◆ **ACTIVITY A**
How would the sentence "This plan will ensure that the employee enjoys income upon their retirement." from the employee benefits text read in Spanish?
◆ **ACTIVITY B**
Can you copy the part of the employee benefits text that starts at the words "The plan that" and stops after "is remarkably profitable."?
─── EXTRACT TO READ ───
Group service plan: This cover can allow the employees to access legal support through a network attorney.
Education program: The Company can arrange for its employees to get assistance whenever they wish to further their education, or education of their dependents.
The plan that best suits the company
Vision Benefits
Pioneer is a manufacturing plant, hence making the vision health status of its employees very vulnerable. As such, a plan that guarantees their eye examination, at least once annually can be helpful. The eligible beneficiaries can pay partially for the examination, though the management may want to stand for the full charges since the company is remarkably profitable.
Tuition Assistance Program
The company goal of ensuring professionalism can be encouraged if the staff is well educated. In this regard, it can be advisable to arrange a tuition assistance program; which will help the employees in paying for their degrees or any other approved course. This will also ensure that the company remains competitive in the market.
Employee Assistance Program
The company can arrange to have an assistance program for the employees and their dependents. This can help improve their working conditions as it can address the predicaments that interfere with job performance and personal satisfaction.
Issues that can be sent through this program include “the stress associated with relationships, work and career issues, financial and legal difficulties, substance abuse, child and elder care and a variety of other Work Life situations” (Lengnick-Ball, 1988, p. 456).
Employees’ Retirement Plan
Pioneer enterprises should arrange for a benefits pension plan, especially if it is a requirement by law. This plan will ensure that the employee enjoys income upon their retirement. This is very important as it will ensure that the employees’ welfare is guaranteed even after retirement. Upon retirement, the employees can be given the option of receiving a lump sum or monthly income.
─── GIVEN RECORDS ───
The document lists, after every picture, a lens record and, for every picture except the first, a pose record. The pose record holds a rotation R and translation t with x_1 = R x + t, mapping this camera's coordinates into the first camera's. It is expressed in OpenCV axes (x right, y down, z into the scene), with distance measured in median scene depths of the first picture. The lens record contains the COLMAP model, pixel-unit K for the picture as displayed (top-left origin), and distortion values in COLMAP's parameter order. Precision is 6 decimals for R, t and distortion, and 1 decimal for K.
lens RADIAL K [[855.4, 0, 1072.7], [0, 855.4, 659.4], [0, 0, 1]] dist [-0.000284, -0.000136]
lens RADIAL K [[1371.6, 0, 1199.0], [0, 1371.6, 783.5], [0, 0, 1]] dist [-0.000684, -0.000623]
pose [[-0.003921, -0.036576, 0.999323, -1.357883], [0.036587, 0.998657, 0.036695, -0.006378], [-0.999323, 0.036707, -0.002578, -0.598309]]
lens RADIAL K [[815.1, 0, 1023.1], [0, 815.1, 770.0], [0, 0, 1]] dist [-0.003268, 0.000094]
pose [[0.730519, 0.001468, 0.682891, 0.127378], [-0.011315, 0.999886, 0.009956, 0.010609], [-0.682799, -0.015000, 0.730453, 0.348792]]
───
◆ **RESPONSE A**
Este plan garantizará que el empleado disfrute de ingresos al jubilarse.

◆ **RESPONSE B**
The plan that best suits the company
Vision Benefits
Pioneer is a manufacturing plant, hence making the vision health status of its employees very vulnerable. As such, a plan that guarantees their eye examination, at least once annually can be helpful. The eligible beneficiaries can pay partially for the examination, though the management may want to stand for the full charges since the company is remarkably profitable.